Kevin,
Of course you would not have posted it if not everyone expects a result of 1 record, so I ruled that one out inmediately :)
After 2 minutes, I saw there is an unfortunate typo: VendorPk ISO VendorFk in the subquery.
Without trying I guessed this would either return all rows or an error message as the field is not part of the table in the subquery and I was not sure where this would raise a correlating field error message or not.

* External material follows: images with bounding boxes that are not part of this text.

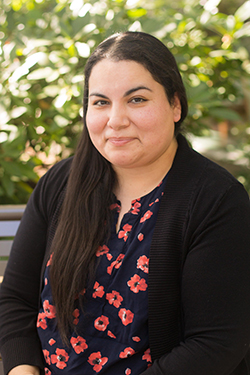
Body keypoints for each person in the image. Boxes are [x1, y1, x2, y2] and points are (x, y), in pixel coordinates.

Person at [0, 31, 250, 375]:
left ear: (175, 105)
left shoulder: (217, 201)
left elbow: (215, 343)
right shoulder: (60, 183)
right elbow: (15, 298)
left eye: (137, 100)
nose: (115, 120)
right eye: (101, 102)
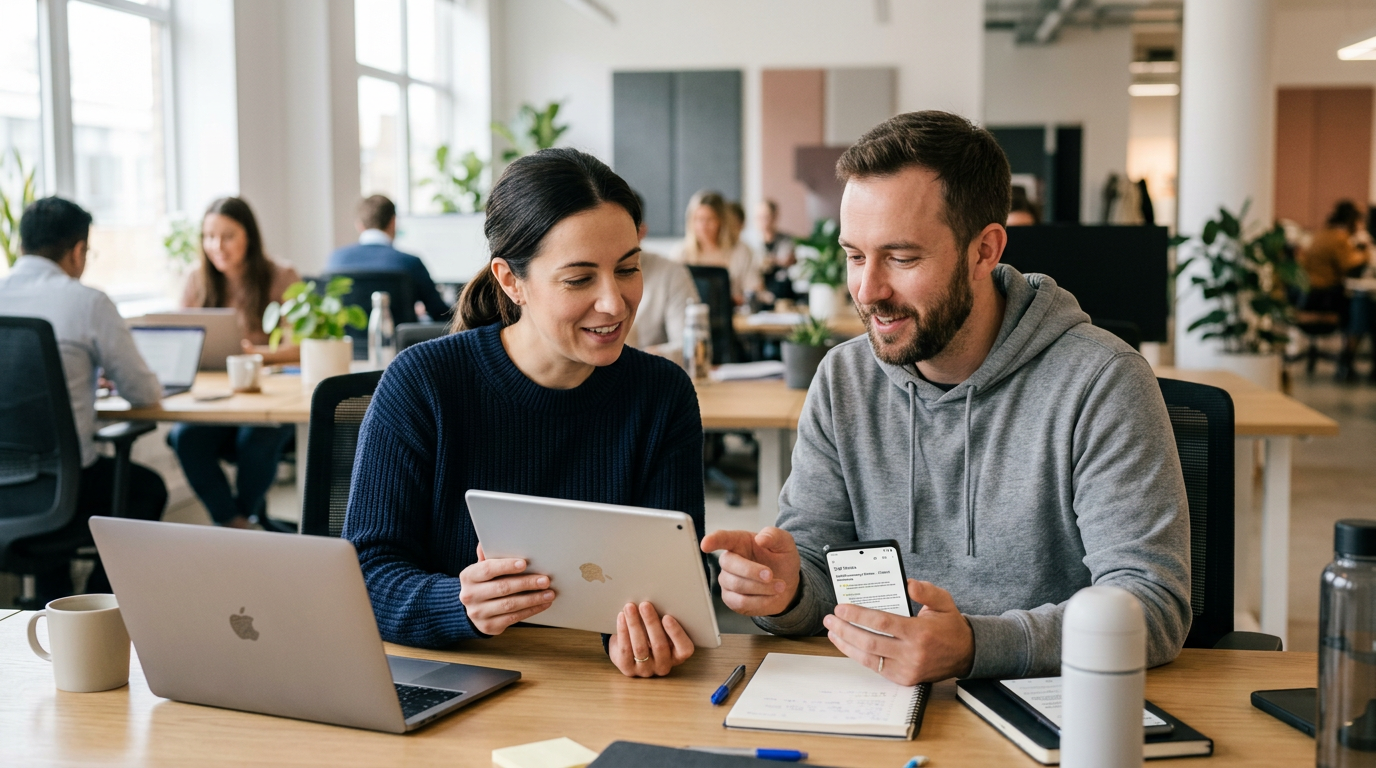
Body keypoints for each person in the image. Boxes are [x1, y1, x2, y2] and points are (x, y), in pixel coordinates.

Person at [702, 111, 1191, 685]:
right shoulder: (844, 379)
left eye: (902, 258)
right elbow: (816, 570)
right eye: (855, 256)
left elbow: (1151, 606)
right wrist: (786, 592)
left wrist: (976, 647)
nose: (867, 291)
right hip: (875, 703)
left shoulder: (1101, 380)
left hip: (1046, 711)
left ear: (984, 251)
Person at [343, 148, 705, 678]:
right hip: (450, 679)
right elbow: (365, 577)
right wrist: (458, 603)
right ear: (511, 281)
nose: (615, 302)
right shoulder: (424, 382)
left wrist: (649, 636)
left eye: (628, 268)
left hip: (599, 689)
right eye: (579, 279)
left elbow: (675, 584)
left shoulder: (662, 394)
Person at [0, 197, 167, 601]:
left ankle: (54, 601)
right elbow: (144, 394)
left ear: (23, 245)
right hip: (63, 491)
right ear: (77, 250)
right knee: (148, 490)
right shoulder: (87, 302)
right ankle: (96, 603)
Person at [170, 197, 299, 530]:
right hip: (217, 397)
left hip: (271, 397)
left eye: (228, 236)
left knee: (255, 439)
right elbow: (180, 341)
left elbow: (301, 346)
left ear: (249, 237)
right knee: (185, 438)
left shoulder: (281, 275)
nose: (217, 246)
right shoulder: (195, 280)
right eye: (209, 237)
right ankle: (238, 524)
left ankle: (241, 520)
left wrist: (253, 352)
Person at [325, 195, 452, 323]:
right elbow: (441, 314)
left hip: (349, 343)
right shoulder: (410, 263)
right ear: (393, 222)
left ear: (359, 225)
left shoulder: (337, 260)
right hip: (402, 343)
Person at [1300, 200, 1372, 381]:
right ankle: (1347, 360)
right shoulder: (1339, 238)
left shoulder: (1322, 233)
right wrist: (1366, 251)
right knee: (1361, 308)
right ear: (1353, 221)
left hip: (1310, 294)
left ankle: (1348, 360)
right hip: (1326, 295)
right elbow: (1349, 264)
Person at [627, 192, 701, 357]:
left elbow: (689, 348)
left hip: (648, 375)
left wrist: (639, 359)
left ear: (642, 232)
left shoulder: (671, 273)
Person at [672, 190, 760, 304]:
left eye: (710, 219)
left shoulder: (741, 251)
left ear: (722, 221)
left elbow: (754, 289)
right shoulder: (681, 253)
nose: (703, 226)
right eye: (698, 219)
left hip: (733, 317)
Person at [755, 199, 798, 305]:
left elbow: (788, 260)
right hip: (760, 293)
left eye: (766, 217)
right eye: (760, 217)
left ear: (774, 217)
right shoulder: (753, 243)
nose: (763, 221)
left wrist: (771, 261)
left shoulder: (786, 240)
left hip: (783, 292)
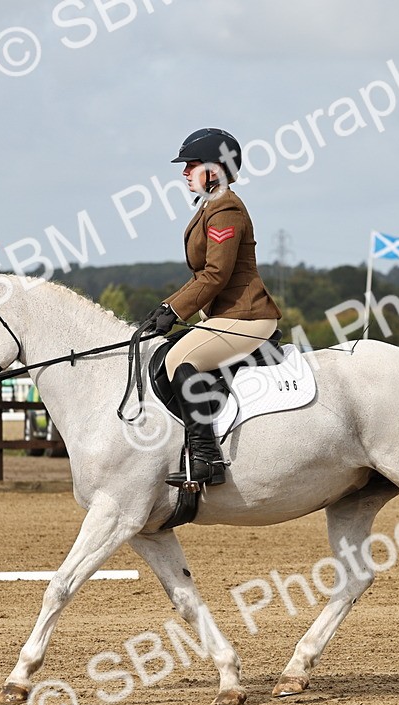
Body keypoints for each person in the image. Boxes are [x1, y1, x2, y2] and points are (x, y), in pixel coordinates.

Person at [143, 128, 282, 487]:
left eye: (192, 165)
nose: (184, 172)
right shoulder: (211, 206)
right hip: (226, 316)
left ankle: (207, 457)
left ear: (216, 168)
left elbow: (217, 274)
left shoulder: (226, 208)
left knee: (180, 361)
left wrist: (175, 311)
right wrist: (167, 306)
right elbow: (205, 274)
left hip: (247, 316)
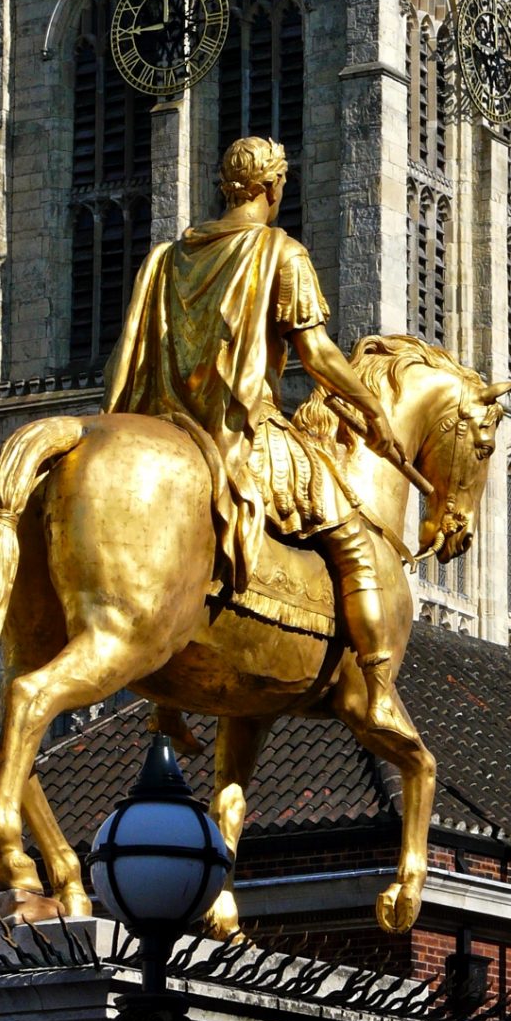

After trying I saw it did return all rows. I guess this behavior is because of Microsoft implementation. It would not surprise me if it would fail in another SQL dialect.
This can be the source of bugs that are very hard to track down.
Walter,
>Suppose we have 2 tables....a simple vendor master and a simple orders table
>
>
>CREATE TABLE dbo.VendorMaster (VendorPK int, VendorName varchar(100))
>CREATE TABLE dbo.OrderTable (OrderID int, VendorFK int, OrderDate Date, OrderAmount money)
>
>INSERT INTO dbo.VendorMaster VALUES (1, 'Vendor A'),
> (2, 'Vendor B')
>
>INSERT INTO dbo.OrderTable VALUES (1, 1, '1-1-2008', 100),
> (2, 2, '1-1-2009', 50)
>
>
>Suppose I want the names of those Vendors with an order in 2008. Assume the inserts above worked fine, and I have 2 vendor rows and 2 order rows. Yes, I could do this with a JOIN. But I'll do it with a subquery. I write the following:
>
>
>SELECT * FROM dbo.VendorMaster
> WHERE VendorPK IN (SELECT VendorPK FROM dbo.OrderTable WHERE YEAR(OrderDate) = 2008)
>
>
>Will I get back...(choose only one answer)
>
>A) zero rows
>B) 1 row
>C) 2 rows
>D) 4 rows
>E) an error message
>
>Again, don't copy/paste the code and run it.....that would be cheating :)
>
>Is this a trick question? Give it a try!